И мистрис Грантли написала следующее:

«Пломстед, апреля, 186…

Милая моя Гризельда, иногда мне приходит на мысль, что ты до такой степени удалена от меня, что я едва ли имею право принимать участие в повседневных делах твоей жизни, и я знаю, что ты не имеешь возможности обращаться ко мне за советом или сочувствием, что, конечно, ты делала бы, выйдя замуж за джентльмена из нашей среды. Но я совершенно уверена, что мое дитя не забывает своей матери, оглядываясь на прошедшее, вспоминает ее нежную любовь, и что она позволит мне побеседовать с ней и подать помощь в трудные минуты жизни, как я подала бы ее всякому другому детищу, которого любила и лелеяла. Молю Бога, чтобы опасения мои относительно близости к тебе таких минут не имели никакого основания. Если же я не ошибаюсь, то, надеюсь, ты простишь мне мою заботливость.

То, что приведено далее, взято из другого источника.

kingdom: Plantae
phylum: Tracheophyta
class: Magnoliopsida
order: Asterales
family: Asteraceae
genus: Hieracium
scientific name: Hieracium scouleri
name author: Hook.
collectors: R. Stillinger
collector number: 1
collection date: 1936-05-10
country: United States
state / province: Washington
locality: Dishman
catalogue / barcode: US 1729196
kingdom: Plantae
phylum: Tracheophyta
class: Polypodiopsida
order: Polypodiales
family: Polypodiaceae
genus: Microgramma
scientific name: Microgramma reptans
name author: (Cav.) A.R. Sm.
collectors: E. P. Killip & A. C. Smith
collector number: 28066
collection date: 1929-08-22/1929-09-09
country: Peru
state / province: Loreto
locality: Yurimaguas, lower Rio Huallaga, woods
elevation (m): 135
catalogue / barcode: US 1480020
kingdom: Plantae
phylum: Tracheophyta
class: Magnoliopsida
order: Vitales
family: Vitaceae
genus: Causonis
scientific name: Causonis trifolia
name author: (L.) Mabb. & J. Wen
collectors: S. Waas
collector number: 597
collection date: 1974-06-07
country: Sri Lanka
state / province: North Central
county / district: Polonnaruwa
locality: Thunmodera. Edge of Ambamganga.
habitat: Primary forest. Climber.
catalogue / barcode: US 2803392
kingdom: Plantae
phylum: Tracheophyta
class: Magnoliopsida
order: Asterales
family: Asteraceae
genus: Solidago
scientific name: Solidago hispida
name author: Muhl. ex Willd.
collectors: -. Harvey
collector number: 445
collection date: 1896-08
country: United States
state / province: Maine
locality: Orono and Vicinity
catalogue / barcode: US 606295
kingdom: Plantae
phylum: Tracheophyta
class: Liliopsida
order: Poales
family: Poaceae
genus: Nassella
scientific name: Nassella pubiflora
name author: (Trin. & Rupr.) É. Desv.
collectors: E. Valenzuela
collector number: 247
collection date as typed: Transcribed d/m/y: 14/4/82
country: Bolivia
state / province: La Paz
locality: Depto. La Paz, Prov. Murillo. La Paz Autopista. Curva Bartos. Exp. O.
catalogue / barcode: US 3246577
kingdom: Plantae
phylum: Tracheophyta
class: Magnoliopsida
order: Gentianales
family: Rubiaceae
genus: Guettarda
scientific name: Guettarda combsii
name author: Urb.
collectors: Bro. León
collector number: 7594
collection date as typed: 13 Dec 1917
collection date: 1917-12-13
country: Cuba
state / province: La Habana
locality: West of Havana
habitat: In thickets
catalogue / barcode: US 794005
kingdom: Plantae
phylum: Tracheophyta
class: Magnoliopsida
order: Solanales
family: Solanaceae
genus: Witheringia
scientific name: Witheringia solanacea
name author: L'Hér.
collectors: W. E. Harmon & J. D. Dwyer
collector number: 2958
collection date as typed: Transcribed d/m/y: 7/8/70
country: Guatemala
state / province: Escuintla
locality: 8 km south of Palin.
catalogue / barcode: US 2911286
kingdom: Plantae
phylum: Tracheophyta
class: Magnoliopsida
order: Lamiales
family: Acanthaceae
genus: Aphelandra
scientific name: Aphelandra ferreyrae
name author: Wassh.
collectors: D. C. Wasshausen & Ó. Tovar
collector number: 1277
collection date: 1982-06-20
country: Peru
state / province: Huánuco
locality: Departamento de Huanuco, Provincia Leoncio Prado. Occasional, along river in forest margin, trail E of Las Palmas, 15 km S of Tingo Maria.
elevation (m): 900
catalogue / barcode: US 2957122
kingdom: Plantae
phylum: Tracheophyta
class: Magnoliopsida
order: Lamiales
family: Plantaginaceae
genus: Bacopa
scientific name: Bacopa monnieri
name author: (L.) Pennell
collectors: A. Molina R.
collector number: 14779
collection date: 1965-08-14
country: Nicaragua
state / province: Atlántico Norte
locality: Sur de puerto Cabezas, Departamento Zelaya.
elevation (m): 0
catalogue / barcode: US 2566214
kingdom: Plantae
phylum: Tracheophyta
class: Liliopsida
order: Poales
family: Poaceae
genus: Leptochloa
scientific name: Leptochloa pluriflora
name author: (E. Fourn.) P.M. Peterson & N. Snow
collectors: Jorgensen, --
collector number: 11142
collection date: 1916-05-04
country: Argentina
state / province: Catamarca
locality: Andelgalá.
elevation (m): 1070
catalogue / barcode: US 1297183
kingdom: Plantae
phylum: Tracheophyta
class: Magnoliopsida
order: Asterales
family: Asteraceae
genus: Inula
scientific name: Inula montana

До нас, более чем с одной стороны, дошли слухи, что…

О, Гризельда! Я решительно не знаю, какими словами скрыть от тебя и в то же время объяснить то, что должна написать. Говорят, что ты вступила в интимные отношения с мистером Поллисером, племянником герцога, и что муж твой сильно оскорблен. Может статься, лучше высказать тебе все откровенно, не считая за нужное предупреждать тебя, что я этому не верю. Говорят, будто бы ты намерена совершенно отдаться под покровительство мистера Поллисера. Милое дитя мое, ты можешь представить себе, с какою пыткою в душе я пишу эти слова, какую страшную пытку должна была перенести, прежде чем допустила мысль, на которую навели меня эти слова. Об этом открыто говорят в Барчестере, и твой отец, который был недавно в Лондоне и видел тебя, чувствует себя не в состоянии сказать мне что-нибудь успокоительное.